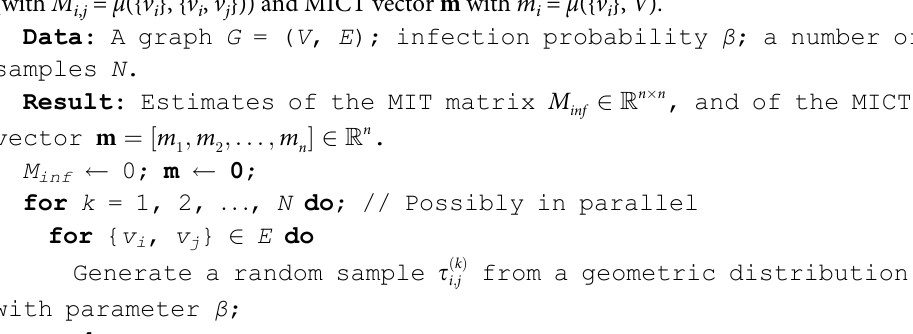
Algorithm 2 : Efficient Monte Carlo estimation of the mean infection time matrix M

....................

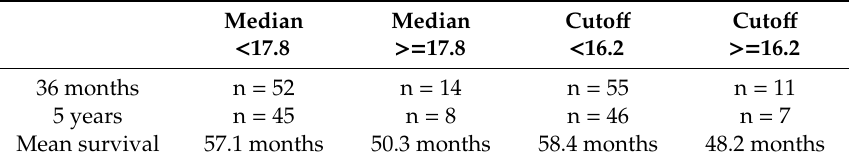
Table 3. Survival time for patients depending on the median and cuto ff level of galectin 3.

....................

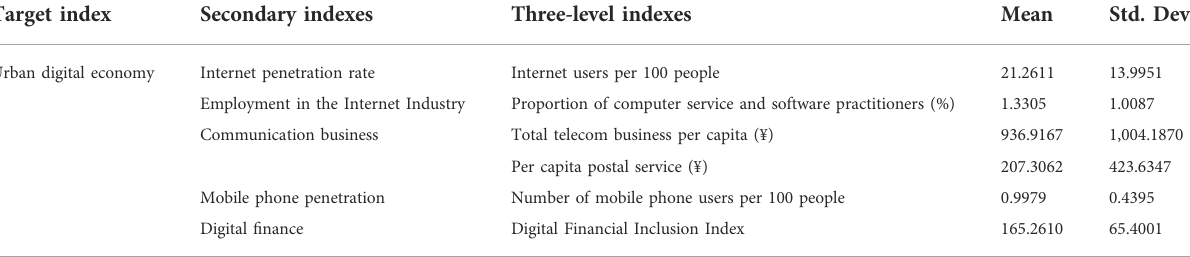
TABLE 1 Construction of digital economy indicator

....................

**What the task requires:** Using the records above, list each line that includes "time".

**Result:**
Algorithm 2 : Efficient Monte Carlo estimation of the mean infection time matrix M
Table 3. Survival time for patients depending on the median and cuto ff level of galectin 3.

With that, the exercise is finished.